Weiner indicates the most important thing you can do is help your loved one connect with professional resources, like a therapist, who can help them develop more effective ways to manage their negative emotions.
In addition to seeking professional guidance, Turecek recommends:
- focusing on being empathetic
- encouraging open communication
- educating yourself about self-harm
- ensuring to check in with your loved one regularly
- respecting your loved one’s boundaries
- offering to help with alternative coping strategies, like mindfulness or grounding
Lastly, you can help someone who is self-harming by focusing on their safety. Ensuring safety means providing plenty of first aid materials or transport to medical care for more serious injuries.
You’re not going to stop self-harm by hiding sharp objects. You can, however, encourage trust and support by making sure medical needs are met.
How to approach the first conversation
Nonjudgmental support is the focus of the initial self-harm conversation. Weiner suggests approaching from a compassionate standpoint, finding common ground by seeing how someone is doing overall.
“For example, you can start by asking them about how they’re doing from just an emotional standpoint: are they struggling with stress, anxiety, and so on,” Weiner suggests.
“After you show them that you care about them and their feelings, then you can mention that you’ve noticed the self-harm marks and can ask them to share about what’s driving that behavior and how they feel about potentially changing it.”
How to support someone long term
Turecek says that when it comes to providing long-term support for a loved one who self-harms, there are three areas to focus on:
- safety planning
- praise and acknowledgment
- ongoing encouragement
Your safety plan is the steps you and your loved one should take in a crisis situation.

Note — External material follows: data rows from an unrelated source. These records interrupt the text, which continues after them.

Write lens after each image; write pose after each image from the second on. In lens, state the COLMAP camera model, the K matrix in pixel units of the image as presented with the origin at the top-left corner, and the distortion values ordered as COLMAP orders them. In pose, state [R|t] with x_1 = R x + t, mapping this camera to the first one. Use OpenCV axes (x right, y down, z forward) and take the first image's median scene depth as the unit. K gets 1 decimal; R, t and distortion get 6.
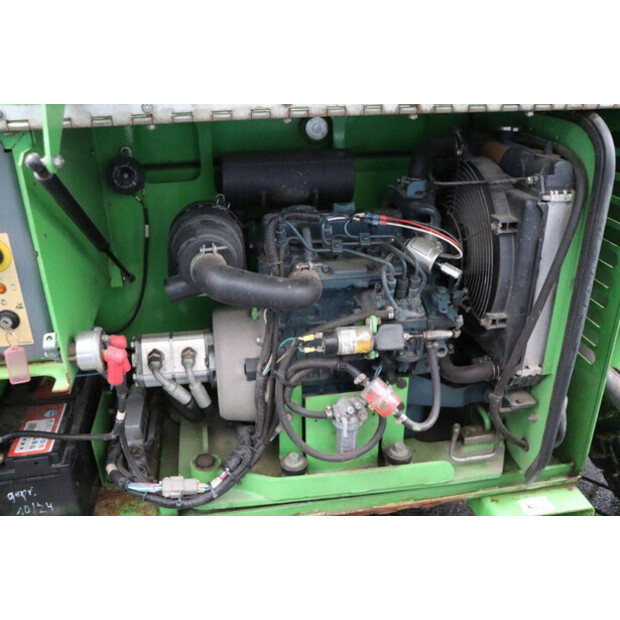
lens RADIAL K [[581.3, 0, 310.0], [0, 581.3, 310.0], [0, 0, 1]] dist [-0.090750, 0.130640]
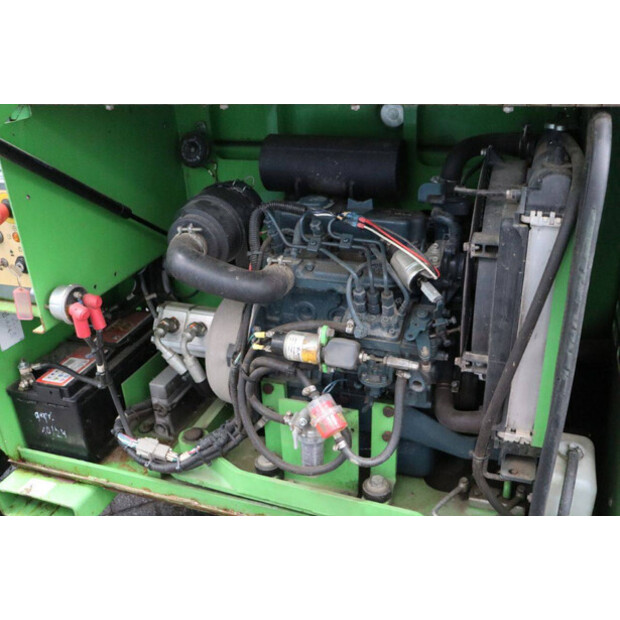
lens RADIAL K [[617.3, 0, 310.0], [0, 617.3, 310.0], [0, 0, 1]] dist [-0.021938, -0.011190]
pose [[0.876571, 0.190492, -0.441967, 0.490557], [-0.181732, 0.981357, 0.062539, -0.067293], [0.445641, 0.025500, 0.894848, 0.120740]]
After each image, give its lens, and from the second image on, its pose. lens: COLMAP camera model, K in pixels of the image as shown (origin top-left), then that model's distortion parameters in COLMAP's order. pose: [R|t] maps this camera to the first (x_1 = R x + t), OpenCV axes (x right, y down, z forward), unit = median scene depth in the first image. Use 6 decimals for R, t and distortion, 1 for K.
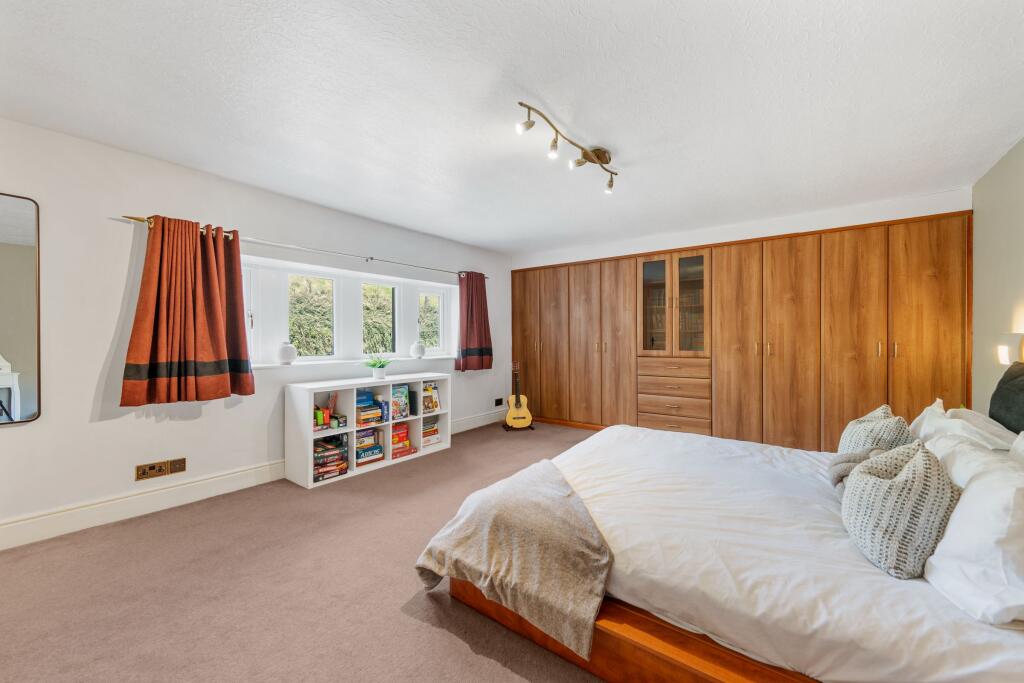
lens RADIAL K [[402.9, 0, 515.4], [0, 402.9, 338.0], [0, 0, 1]] dist [-0.000146, 0.000019]
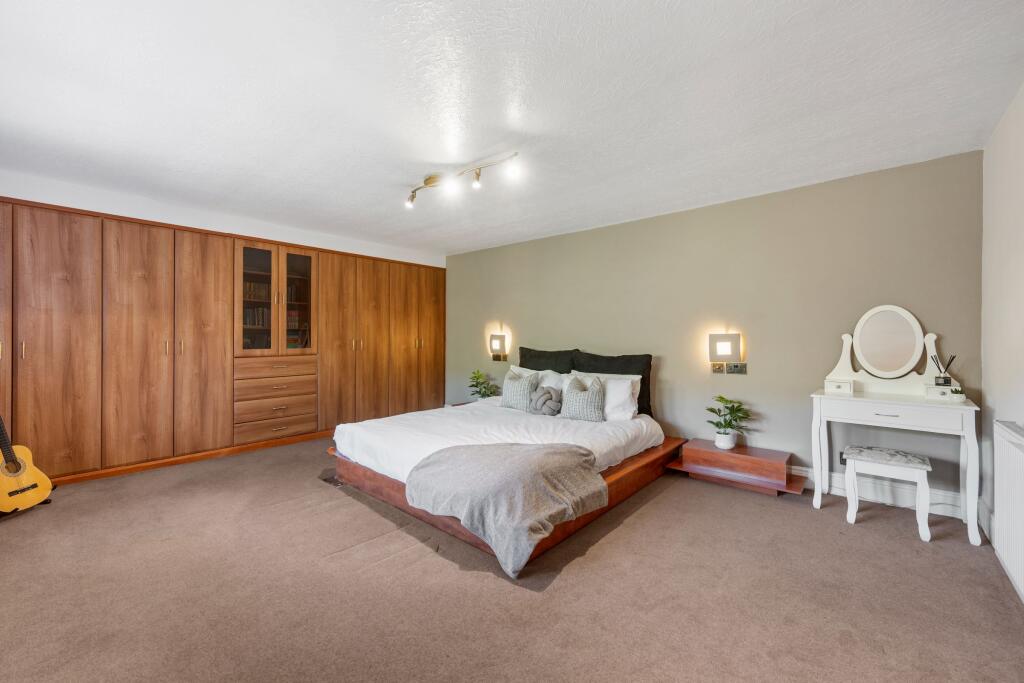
lens RADIAL K [[402.9, 0, 515.4], [0, 402.9, 338.0], [0, 0, 1]] dist [-0.000146, 0.000019]
pose [[0.081837, 0.001106, 0.996645, -0.514501], [-0.003498, 0.999994, -0.000823, 0.004444], [-0.996640, -0.003419, 0.081840, 0.376426]]
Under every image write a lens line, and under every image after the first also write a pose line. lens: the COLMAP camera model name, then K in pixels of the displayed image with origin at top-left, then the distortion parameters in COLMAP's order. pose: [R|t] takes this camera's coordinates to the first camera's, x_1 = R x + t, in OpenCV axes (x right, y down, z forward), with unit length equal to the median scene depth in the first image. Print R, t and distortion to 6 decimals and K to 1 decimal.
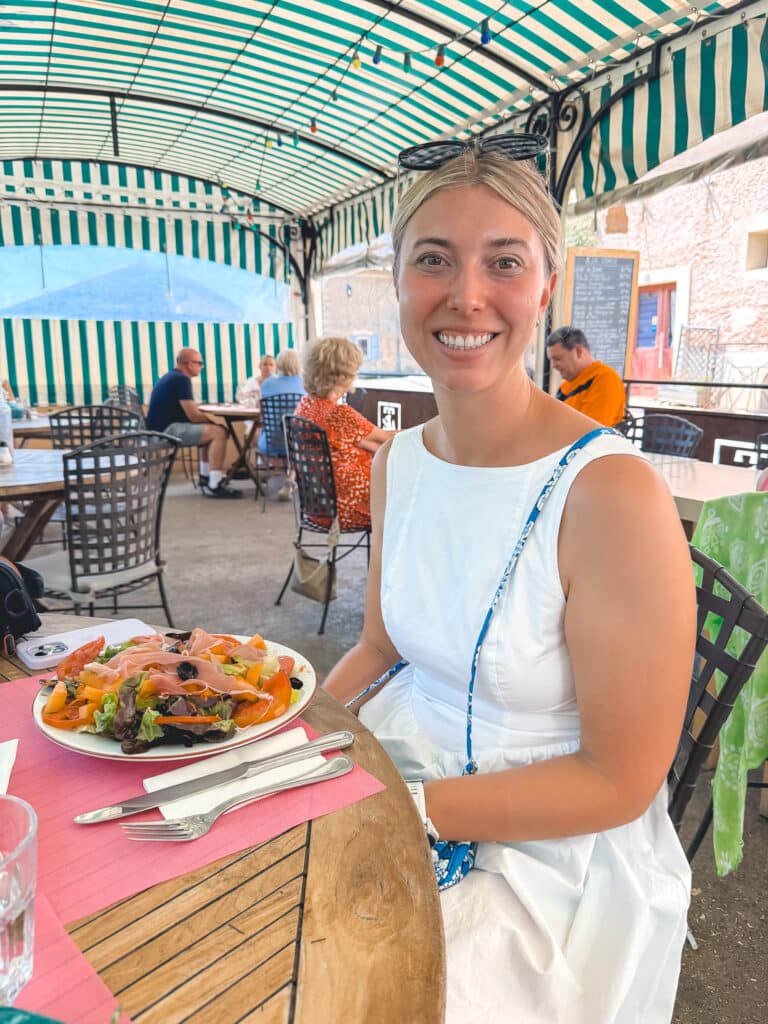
lens RADIAL K [[744.9, 0, 384.0], [0, 744.9, 512.0], [0, 0, 1]] dist [-0.000963, -0.002599]
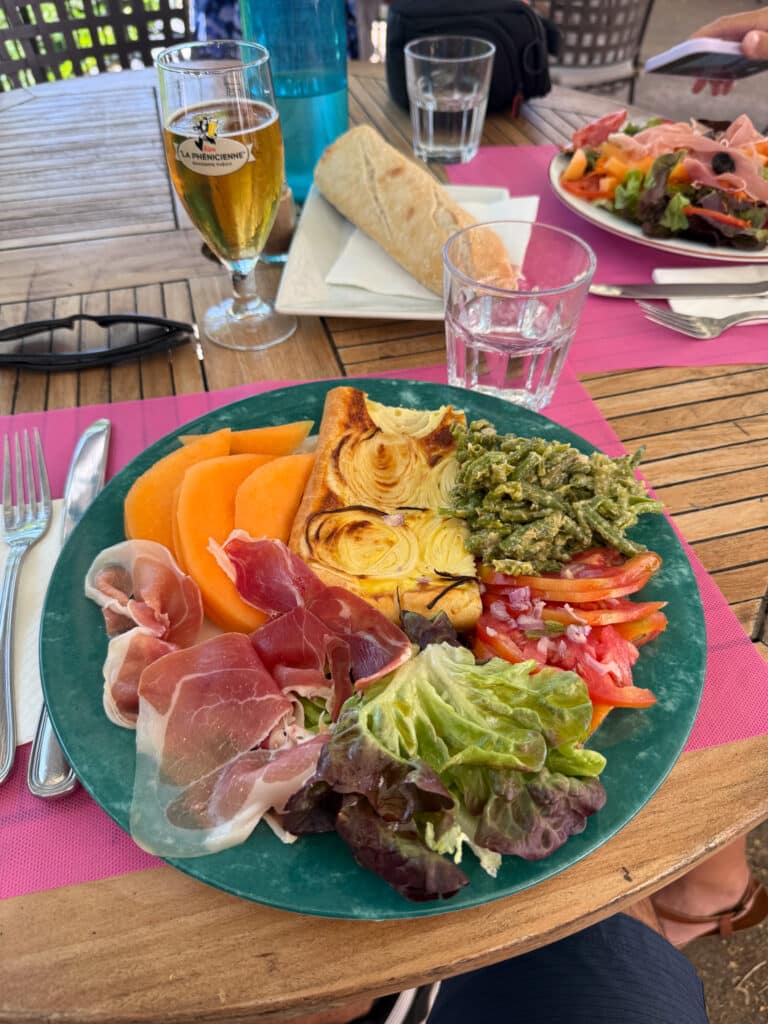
lens RADIAL K [[744.9, 0, 384.0], [0, 744.9, 512.0], [0, 0, 1]] dist [-0.000963, -0.002599]
pose [[0.847205, 0.374243, -0.377076, -0.131216], [-0.102556, 0.811624, 0.575107, 0.092512], [0.521274, -0.448562, 0.725992, -0.008039]]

It includes emergency contacts, alternative coping strategies, and how to seek professional help. It provides the ways to best support your loved one during their most challenging times.
In addition to knowing how to help, praising progress and providing encouragement are also key factors in long-term support.
“Celebrate even the smallest achievements, as they signify steps in the right direction,” says Turecek. “Remind them that you believe in their ability to overcome challenges and reassure them that you’re there to support them through ups and downs.”
Someone you know or your loved one can overcome self-harm behaviors. Several types of psychotherapy are useful in treating self-harm, depending on the factors underlying these behaviors.
Common approaches include:
These therapy frameworks can help identify the root cause of self-harm and can help create new, beneficial thought patterns and coping mechanisms.
You may also benefit from the use of medications, like antidepressants, to help relieve distressing emotional symptoms during treatment.
Knowing how to help someone who is self-harming isn’t always easy, but approaching them from a place of compassion, without judgment, is essential.
Open communication and support can help your loved one talk about their experiences and be more willing to seek professional services or ask for help.
You can stop a loved one from self-harming. Psychotherapy can explore the underlying causes of emotional distress while also teaching new, helpful ways to cope with negative thoughts and feelings.